Now this is a story all about how Lou’s life got flipped, turned upside down and I’d like to take a minute, just sit right there. I’ll tell you how she became the ghost with white hair. It all began one morning when she was running a little late for work and decided to eat a bit of leftover takeaway for breakfast. This turned out to be a very bad decision. Within 3 hours she was dead. It’s unclear why she has been forced to haunt her old workplace for all eternity but she does it with dignity and grace. That is until she remembers the takeaway and goes into screaming banshee mode. It can certainly put you off your breakfast. That’s for sure. You may wonder why I’m telling you this. All I can say for sure is that questions are often more intriguing than answers.
We’ve all been there. Well, most of us anyway. It’s Thursday so perhaps a drink after work may be in order. One turns into another. Unfortunately, we all know the end result.
Friday becomes a day of creatively staring at the computer and shuffling round the office in a vain attempt to avoid detection. Little to no work will be done and he’d do well to actively avoid sabotaging himself. All he can look forward to is his boss putting him out of his misery and letting him go home early but he knows that is about as likely to happen as oranges suddenly becoming sentient worldwide. Let this be a lesson to all those thinking today might be that day!!
Whilst painting I managed to spill my cup of tea. Usually a catastrophe of such proportions would cause me to curl up in the fetal position and start crying over the waste of such lovely nectar. This time however, before my tear ducts could react, I saw something in the spill.
Before I knew it the Muse was upon me and I searched frantically for a pencil lest my creative urge abandoned me. After about a long minute of searching I found one behind my ear (damn those days spent on building sites) now all I had to do was a few quick lines and the Muse disappeared to relieve Molly Quirke (age 9) of a small case of creative block related to drawing a horse.
Now i’m not really sure how you can be a captain of a pigment but then again I’m not entirely sure what’s going with the world nowadays, so I suppose I have to expect any and everything goes in this social media age.
In fact just looking through this guy’s social media feed it would seem he’s no captain at all but just someone who has a unhealthy fascination with cadmium in all forms. That said he seems to be more interested in the colours it can make instead of its use in mobile phone batteries.
He tried to get in to the game of mining cadmium but instead of trying the tried and tested techniques he decided that he would try and obtain as much as he could by smoking as much as he could. Now as we all know this is an incredibly dangerous idea but the captain is now the biggest and only dealer in cigarette obtained cadmium. I have to say i really don’t think this is a good business model at all but c’est la vie i suppose…

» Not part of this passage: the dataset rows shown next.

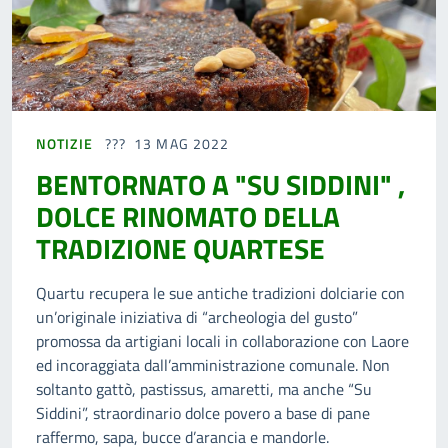
NOTIZIE
13 MAG 2022
BENTORNATO A "SU SIDDINI" ,
DOLCE RINOMATO DELLA
TRADIZIONE QUARTESE
Quartu recupera le sue antiche tradizioni dolciarie con
un’originale iniziativa di “archeologia del gusto”
promossa da artigiani locali in collaborazione con Laore
ed incoraggiata dall’amministrazione comunale. Non
soltanto gattò, pastissus, amaretti, ma anche “Su
Siddini”, straordinario dolce povero a base di pane
raffermo, sapa, bucce d’arancia e mandorle.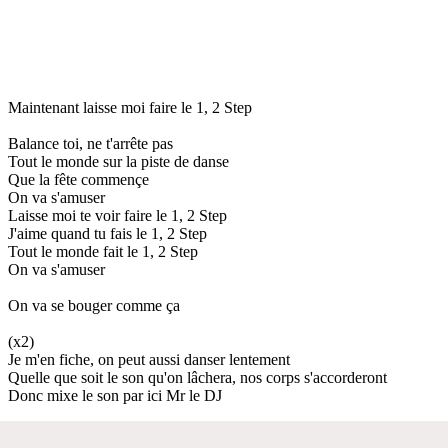
Maintenant laisse moi faire le 1, 2 Step
Balance toi, ne t'arrête pas
Tout le monde sur la piste de danse
Que la fête commençe
On va s'amuser
Laisse moi te voir faire le 1, 2 Step
J'aime quand tu fais le 1, 2 Step
Tout le monde fait le 1, 2 Step
On va s'amuser
On va se bouger comme ça
(x2)
Je m'en fiche, on peut aussi danser lentement
Quelle que soit le son qu'on lâchera, nos corps s'accorderont
Donc mixe le son par ici Mr le DJ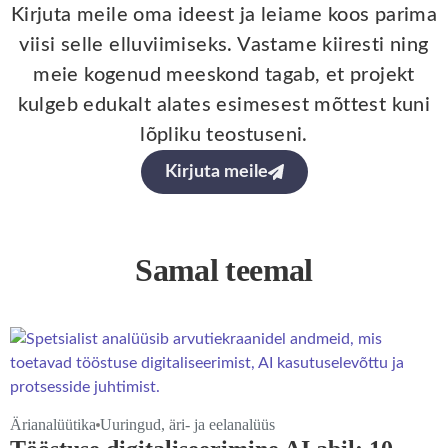
Kirjuta meile oma ideest ja leiame koos parima
viisi selle elluviimiseks. Vastame kiiresti ning
meie kogenud meeskond tagab, et projekt
kulgeb edukalt alates esimesest mõttest kuni
lõpliku teostuseni.
Kirjuta meile
Samal teemal
Ärianalüütika
Uuringud, äri- ja eelanalüüs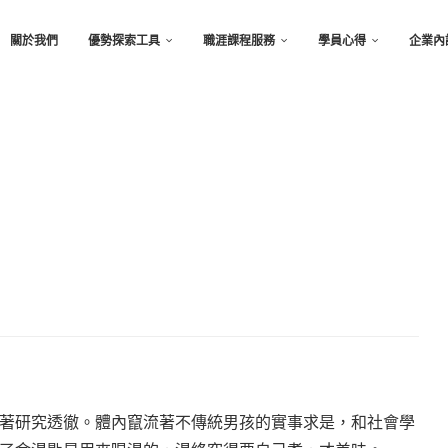
關於我們
優勢探索工具
職涯課程服務
學員心得
企業內
著研究透徹。體內竄流著不傳統男孩的實事求是，和社會學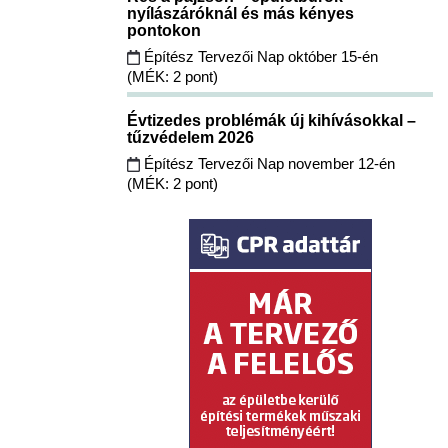
nyílászáróknál és más kényes
pontokon
Építész Tervezői Nap október 15-én
(MÉK: 2 pont)
Évtizedes problémák új kihívásokkal –
tűzvédelem 2026
Építész Tervezői Nap november 12-én
(MÉK: 2 pont)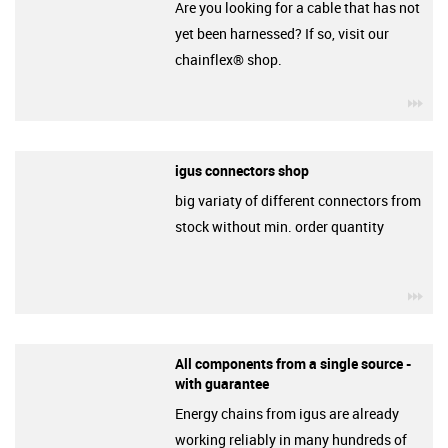
Are you looking for a cable that has not
yet been harnessed? If so, visit our
chainflex® shop.
igu
igus connectors shop
big variaty of different connectors from
stock without min. order quantity
igu
All components from a single source -
with guarantee
Energy chains from igus are already
working reliably in many hundreds of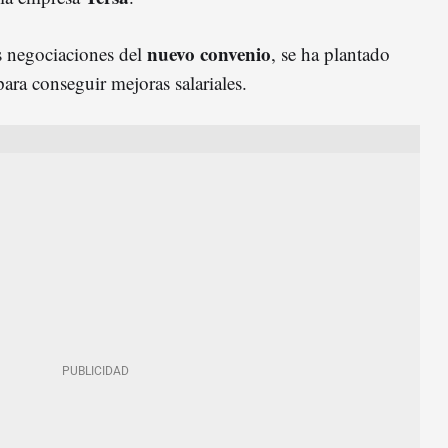
nuevo convenio
as negociaciones del
, se ha plantado
para conseguir mejoras salariales.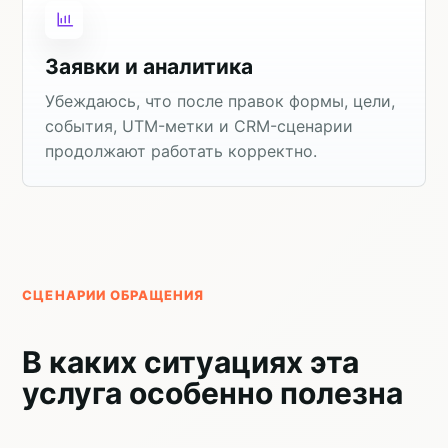
Заявки и аналитика
Убеждаюсь, что после правок формы, цели,
события, UTM-метки и CRM-сценарии
продолжают работать корректно.
СЦЕНАРИИ ОБРАЩЕНИЯ
В каких ситуациях эта
услуга особенно полезна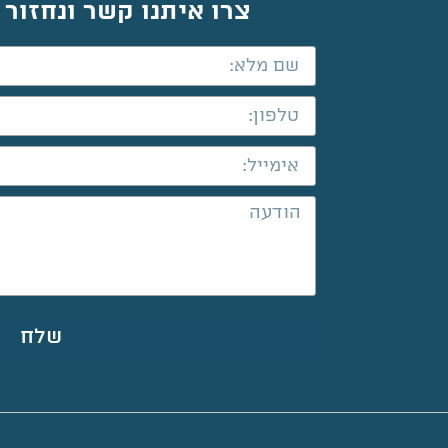
צרו איתנו קשר ונחזור
שלח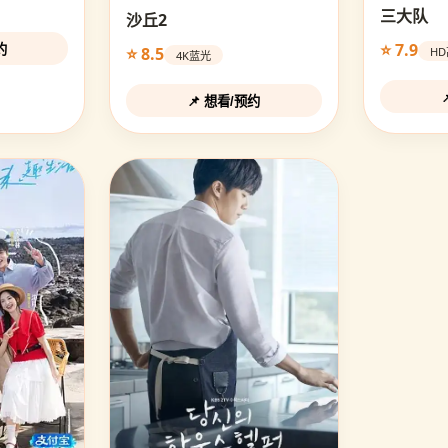
三大队
沙丘2
⭐ 7.9
约
⭐ 8.5
H
4K蓝光
📌 想看/预约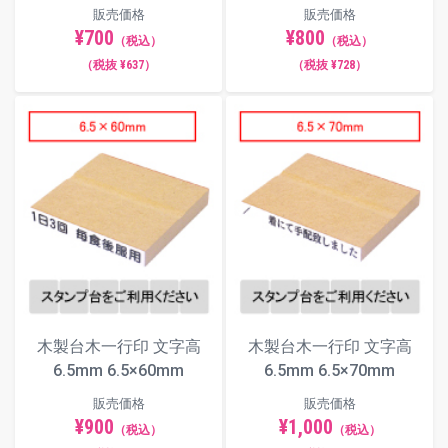
販売価格
販売価格
¥700
¥800
（税込）
（税込）
（税抜 ¥637）
（税抜 ¥728）
木製台木一行印 文字高
木製台木一行印 文字高
6.5mm 6.5×60mm
6.5mm 6.5×70mm
販売価格
販売価格
¥900
¥1,000
（税込）
（税込）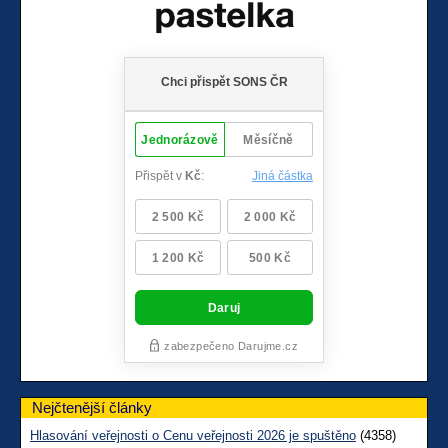
Nejčtenější články
Hlasování veřejnosti o Cenu veřejnosti 2026 je spuštěno
(4358)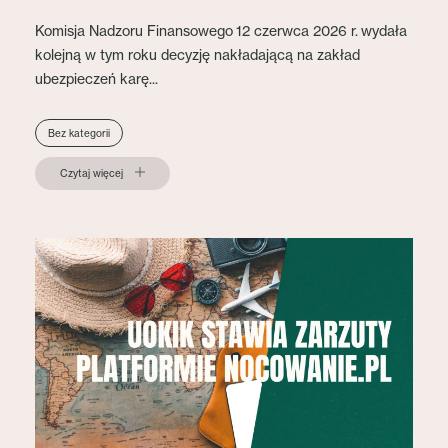
Komisja Nadzoru Finansowego 12 czerwca 2026 r. wydała
kolejną w tym roku decyzję nakładającą na zakład
ubezpieczeń karę...
Bez kategorii
Czytaj więcej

It’s a beautiful thing isn’t it? Hindsight that is. If only I knew then what I know now, things would have been very different.
Frankie here can be a bit of a nightmare – as i’ve just found out. In passing one day I mentioned that she may make an interesting subject to paint and since then she just keeps turning up at the studio and taking her clothes off. I asked repeatedly to stop doing it but she kept saying she wanted to be painted. There was only so much of her hanging around drinking all the tea and eating all the biscuits before I had to relent and paint her anyway.
Afterward I told her about a nearby life drawing class and she’s now become a full time life drawing model. At least she seems happy now and people dropping by the studio no longer wonder why a naked woman is hanging around…
She is on A4 and made with the magic of imagination, smoke, pencil and acrylic.
With a touch of the devil in her eyes, this lady is an inhuman force to be reckoned with. She can give just a side glance at any unsuspecting passerby and they will be under her spell, never seemingly to properly return to the land of the living ever again.
All they seem to be able to do with themselves is sing on the chorus to The Trammps 1976 hit ‘Disco Inferno’ on constant repeat. Now not that I dislike the song but when you’re walking around in your local neighbourhood going about your daily life it can get quite tiresome when nearly every passerby is belting it out at the top of their voice and it doesn’t help when they all sound like a gang of drunk cats about to jump in to a swimming pool. I may need to do something about all this…
Due to incestuous breeding practices between many of the European royal houses over the last few centuries, poor Otto here has an unprecedented cross to bear which could have only come about due to these bizarre and ultimately unhealthy practises.
The problem arises due to the fact that poor Otto is now the king of four different European countries. Don’t ask me how this happened but I believe it has something to do with some arcane royal protocols that no one thought to have a look at and change.
If that wasn’t enough poor Otto was born with eyes that some in private circles have called bug-like and a head that is as flat as a tabletop. Now, this wouldn’t be too much of an issue apart from when it comes to making sure his crowns stay firmly in place…
It is painted on 60×60 cm canvas and made using the magic of inspiration, acrylic, pastel and spray paint.